**PROVIDED TEXT**
--- START ---
Reliability Engineering: The Southwest Debacle

“Why is COVID better than Southwest Airlines? Because COVID is airborne.”

I read this on a handwritten sign while flying during the holidays.

The joke highlights the issue that Southwest faced, with almost 60% of their flights being grounded last December.

Many reasons are being cited for this issue, like weather, high demand, insufficient crew and planes, their outdated Sky Solver software, etc.

While there is some truth to all these explanations, my question is: Why did this happen to Southwest and not to other airlines?

The real difference between Southwest and other airlines that didn’t fall over is the technical architecture of how they operate.

Southwest operates on a point-to-point location model, which means that each flight is directly routed from one location to another, without connecting through a central hub.

So any disruptions in one route affect the entire chain.

On the other hand, most other airlines use a hub and spoke model, which is more resilient in case of failures.

This model allows the airlines to adopt an n+k approach, where they have n number of things that need to work and can tolerate k failures.

So they can have k reserve planes and crew available at the hub to ensure that there is a contingency in case of disruptions.

To do the same in the point-to-point model, you’d need to have k reserves at all locations, which isn’t economically feasible.

There are more nuances to this, such as the point-to-point model being less expensive for the airline and quicker for the passengers.

But to engineer a reliable architecture, you need to balance cost versus reliability in an economically constrained way.
--- END ---
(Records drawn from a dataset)
--- START ---
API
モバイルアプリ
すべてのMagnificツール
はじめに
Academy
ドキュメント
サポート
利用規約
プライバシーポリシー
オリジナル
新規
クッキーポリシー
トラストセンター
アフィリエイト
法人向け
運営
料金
--- END ---
--- START ---
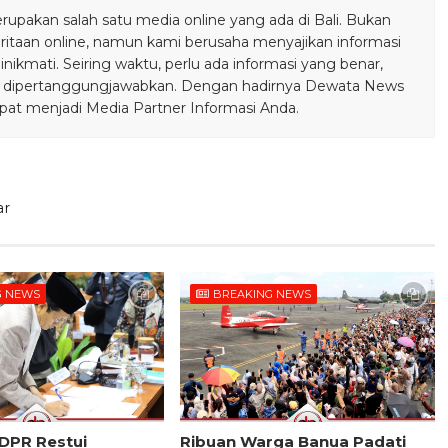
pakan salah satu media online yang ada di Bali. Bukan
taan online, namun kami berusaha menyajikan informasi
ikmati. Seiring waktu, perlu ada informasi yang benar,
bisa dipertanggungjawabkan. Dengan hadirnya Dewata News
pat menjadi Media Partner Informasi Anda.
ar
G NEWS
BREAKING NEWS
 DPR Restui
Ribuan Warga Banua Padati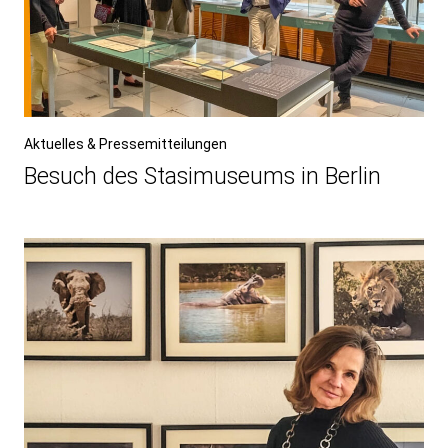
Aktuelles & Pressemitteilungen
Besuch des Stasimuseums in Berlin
--- END ---
**TASK 1**
In the Southwest article, retype the passage between "The real difference" and "the entire chain.", inclusive.
**TASK 2**
Answer these questions from the Southwest article:
(a) What share of Southwest's flights were grounded last December?
(b) What is the name of the outdated software listed among the cited reasons?
(c) In the n+k approach, what does k represent?
**TASK 3**
Translate this sentence from the Southwest article into Spanish: "On the other hand, most other airlines use a hub and spoke model, which is more resilient in case of failures."

**WRITTEN SOLUTION 1**
The real difference between Southwest and other airlines that didn’t fall over is the technical architecture of how they operate.

Southwest operates on a point-to-point location model, which means that each flight is directly routed from one location to another, without connecting through a central hub.

So any disruptions in one route affect the entire chain.

**WRITTEN SOLUTION 2**
(a) Almost 60%
(b) Sky Solver
(c) The number of failures that can be tolerated

**WRITTEN SOLUTION 3**
Por otro lado, la mayoría de las demás aerolíneas usan un modelo de centro y radios, que es más resiliente en caso de fallos.